Bandwagoning, Not Balancing: Why Europe Confounds Realism

Pages 264-288 | Published online: 29 Jun 2012
 

Abstract

Although realist perspectives seem challenged to explain European choices and preferences, realism retains great utility with its stress on states and states' concern for their national interests. Traditional realist analysis of European security policy err, rather, by focusing on balancing and related concepts such as soft balancing and balancing for autonomy. These accounts are theoretically and empirically flawed. Whilst balancing perspectives shed some light on European security policy predispositions, bandwagoning better explains trans-Atlantic contemporary security cooperation and increases the explanatory power of realist theories. The case for European bandwagoning is illustrated here by the empirical experience of prominent European Union military initiatives and the French defence reforms in the post-Cold War period. The tendency to bandwagon shows that European attempts to increase capabilities are strengthening rather than weakening transatlantic ties. Contrary to dominant realist views, through bandwagoning NATO benefits from European security and defence policy, becoming more durable and stronger than traditional realism expects.

■ INFORMATION SUPPLIED ■
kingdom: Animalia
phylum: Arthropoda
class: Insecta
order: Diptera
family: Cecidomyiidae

---

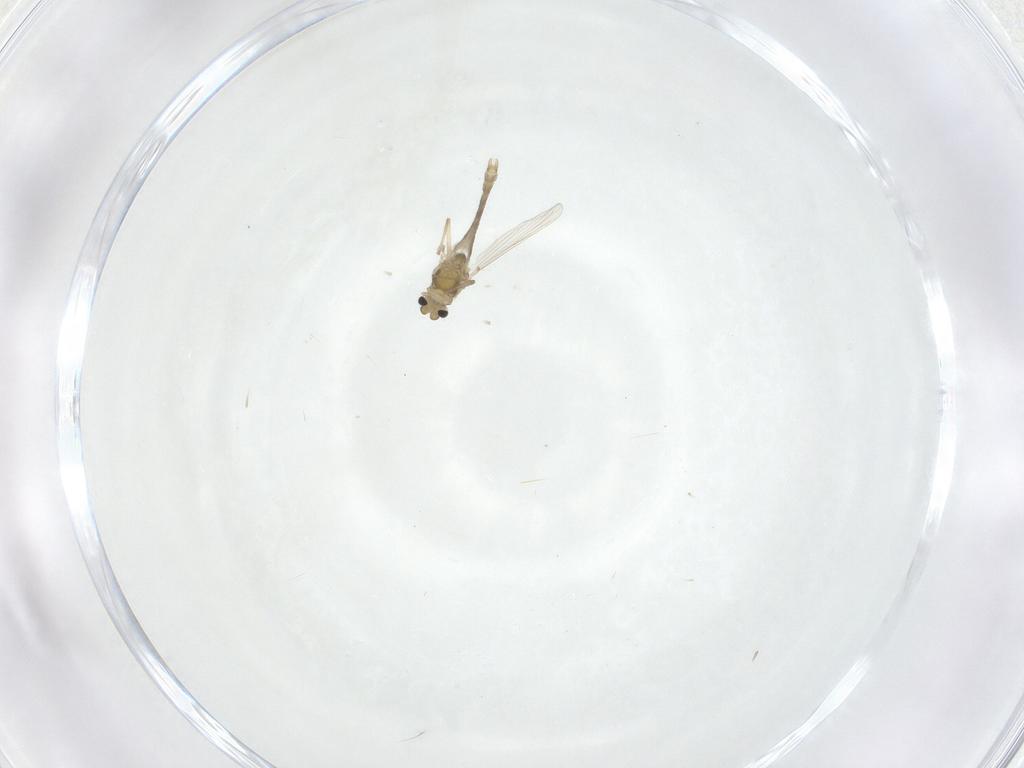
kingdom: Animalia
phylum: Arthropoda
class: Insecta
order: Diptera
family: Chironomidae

■ WHAT YOU SHOULD DO ■
Please print the whole text on European bandwagoning and realism, word for word. The data here was taken from a separate source.

■ ANSWER TO THIS EXERCISE ■
Bandwagoning, Not Balancing: Why Europe Confounds Realism

Pages 264-288 | Published online: 29 Jun 2012
 

Abstract

Although realist perspectives seem challenged to explain European choices and preferences, realism retains great utility with its stress on states and states' concern for their national interests. Traditional realist analysis of European security policy err, rather, by focusing on balancing and related concepts such as soft balancing and balancing for autonomy. These accounts are theoretically and empirically flawed. Whilst balancing perspectives shed some light on European security policy predispositions, bandwagoning better explains trans-Atlantic contemporary security cooperation and increases the explanatory power of realist theories. The case for European bandwagoning is illustrated here by the empirical experience of prominent European Union military initiatives and the French defence reforms in the post-Cold War period. The tendency to bandwagon shows that European attempts to increase capabilities are strengthening rather than weakening transatlantic ties. Contrary to dominant realist views, through bandwagoning NATO benefits from European security and defence policy, becoming more durable and stronger than traditional realism expects.